Dennoch greifen deutsche Medien die Videos von Afghan und Co. oft unkritisch auf. Im Fahrwasser rechter Debatten wird ein Bild Afghanistans gezeichnet, das Sicherheit suggeriert. RTL produzierte 2023 einen Beitrag über angebliche Heimaturlaube afghanischer Geflüchteter – basierend auf Recherchen auf Tiktok. Die «Bild» schrieb im Anschluss über «Asyltouristen» oder berichtete über einen abgeschobenen Straftäter, Abdul F., der aus Kabul von seinem neuen Alltag erzählte. Seine Aussagen dienten als scheinbarer Beleg, dass Afghanistan gar nicht so gefährlich sei.
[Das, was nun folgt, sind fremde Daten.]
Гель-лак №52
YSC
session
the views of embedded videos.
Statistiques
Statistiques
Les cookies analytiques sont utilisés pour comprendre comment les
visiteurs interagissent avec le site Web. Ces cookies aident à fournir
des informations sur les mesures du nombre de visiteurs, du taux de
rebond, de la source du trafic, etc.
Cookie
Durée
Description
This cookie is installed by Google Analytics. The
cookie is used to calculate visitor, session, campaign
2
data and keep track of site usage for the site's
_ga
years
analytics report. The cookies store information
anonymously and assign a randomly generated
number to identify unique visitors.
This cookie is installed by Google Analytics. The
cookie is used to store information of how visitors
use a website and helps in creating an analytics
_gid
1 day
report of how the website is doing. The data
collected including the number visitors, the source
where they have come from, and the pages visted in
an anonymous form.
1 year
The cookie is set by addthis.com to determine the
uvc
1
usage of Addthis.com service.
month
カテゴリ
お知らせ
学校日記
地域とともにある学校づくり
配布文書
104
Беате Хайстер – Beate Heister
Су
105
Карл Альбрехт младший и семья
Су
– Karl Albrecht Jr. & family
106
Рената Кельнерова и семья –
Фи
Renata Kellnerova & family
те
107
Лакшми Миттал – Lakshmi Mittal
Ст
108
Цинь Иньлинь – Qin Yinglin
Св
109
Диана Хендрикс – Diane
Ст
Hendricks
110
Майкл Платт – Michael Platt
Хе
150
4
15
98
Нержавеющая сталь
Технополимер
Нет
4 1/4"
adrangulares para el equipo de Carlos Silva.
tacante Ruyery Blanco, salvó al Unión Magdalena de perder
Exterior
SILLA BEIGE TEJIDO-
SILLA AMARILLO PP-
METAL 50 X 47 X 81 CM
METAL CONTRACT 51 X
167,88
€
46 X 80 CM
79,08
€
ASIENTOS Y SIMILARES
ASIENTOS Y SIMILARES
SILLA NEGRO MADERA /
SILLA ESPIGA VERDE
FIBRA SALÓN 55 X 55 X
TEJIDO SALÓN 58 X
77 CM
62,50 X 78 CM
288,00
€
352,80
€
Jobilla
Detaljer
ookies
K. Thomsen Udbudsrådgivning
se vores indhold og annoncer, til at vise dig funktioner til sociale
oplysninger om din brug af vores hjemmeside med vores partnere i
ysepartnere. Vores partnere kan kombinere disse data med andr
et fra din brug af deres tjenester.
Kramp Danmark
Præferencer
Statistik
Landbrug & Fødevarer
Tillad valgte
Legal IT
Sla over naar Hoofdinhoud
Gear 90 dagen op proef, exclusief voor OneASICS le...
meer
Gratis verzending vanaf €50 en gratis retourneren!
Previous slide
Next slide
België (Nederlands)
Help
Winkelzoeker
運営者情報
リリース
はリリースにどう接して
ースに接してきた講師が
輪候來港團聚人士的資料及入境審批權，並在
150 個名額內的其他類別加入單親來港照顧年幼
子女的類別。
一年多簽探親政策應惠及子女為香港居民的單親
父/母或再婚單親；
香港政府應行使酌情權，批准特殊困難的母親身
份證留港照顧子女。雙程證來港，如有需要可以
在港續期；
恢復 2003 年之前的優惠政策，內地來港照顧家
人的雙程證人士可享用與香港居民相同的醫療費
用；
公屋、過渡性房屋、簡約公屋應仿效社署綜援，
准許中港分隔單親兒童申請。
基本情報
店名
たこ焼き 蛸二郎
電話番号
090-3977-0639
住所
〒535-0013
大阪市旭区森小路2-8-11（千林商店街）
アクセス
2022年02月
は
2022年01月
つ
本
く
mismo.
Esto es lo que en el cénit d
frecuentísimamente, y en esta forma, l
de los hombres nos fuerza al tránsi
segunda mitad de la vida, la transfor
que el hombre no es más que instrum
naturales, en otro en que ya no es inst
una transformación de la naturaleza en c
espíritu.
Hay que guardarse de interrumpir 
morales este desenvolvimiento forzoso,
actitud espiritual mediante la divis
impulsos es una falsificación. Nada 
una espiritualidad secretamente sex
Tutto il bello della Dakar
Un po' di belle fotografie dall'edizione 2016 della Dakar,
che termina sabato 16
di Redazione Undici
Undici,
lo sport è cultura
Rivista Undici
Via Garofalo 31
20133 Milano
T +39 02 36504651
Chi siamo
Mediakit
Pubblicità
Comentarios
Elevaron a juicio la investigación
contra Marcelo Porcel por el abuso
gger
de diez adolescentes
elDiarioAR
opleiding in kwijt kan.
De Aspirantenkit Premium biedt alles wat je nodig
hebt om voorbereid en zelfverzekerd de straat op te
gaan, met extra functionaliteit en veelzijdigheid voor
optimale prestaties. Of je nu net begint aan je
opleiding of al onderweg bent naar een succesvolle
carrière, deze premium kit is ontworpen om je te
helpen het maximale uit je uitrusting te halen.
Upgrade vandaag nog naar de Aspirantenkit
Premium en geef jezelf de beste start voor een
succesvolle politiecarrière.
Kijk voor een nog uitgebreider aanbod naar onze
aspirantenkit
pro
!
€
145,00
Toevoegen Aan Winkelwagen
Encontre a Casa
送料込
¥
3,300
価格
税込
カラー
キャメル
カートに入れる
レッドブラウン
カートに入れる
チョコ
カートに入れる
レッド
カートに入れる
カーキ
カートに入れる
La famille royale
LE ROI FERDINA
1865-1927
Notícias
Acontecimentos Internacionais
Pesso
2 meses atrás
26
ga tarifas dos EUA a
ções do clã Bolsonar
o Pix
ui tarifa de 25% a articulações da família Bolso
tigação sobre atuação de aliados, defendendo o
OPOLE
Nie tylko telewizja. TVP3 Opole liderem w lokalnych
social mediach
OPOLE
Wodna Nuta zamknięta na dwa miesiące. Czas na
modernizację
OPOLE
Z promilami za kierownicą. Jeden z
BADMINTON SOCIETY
Weder Abdul F. noch die Reporter hatten mit Menschenrechtsorganisationen gesprochen oder Zugang zu Gefängnissen, in denen Kritiker, Exsoldaten und Journalisten einsitzen: verhaftet wegen Facebook-Kommentaren, von Talibangeheimdiensten brutal verhört. Freie Berichterstattung ist seit der Rückkehr der Taliban kaum noch möglich, ohne Risiken in Kauf zu nehmen. Und die Digitalisierung, so zeigt sich, trägt nicht zur Aufklärung bei – sie hilft vielmehr, die allgegenwärtigen Verbrechen zu verschleiern.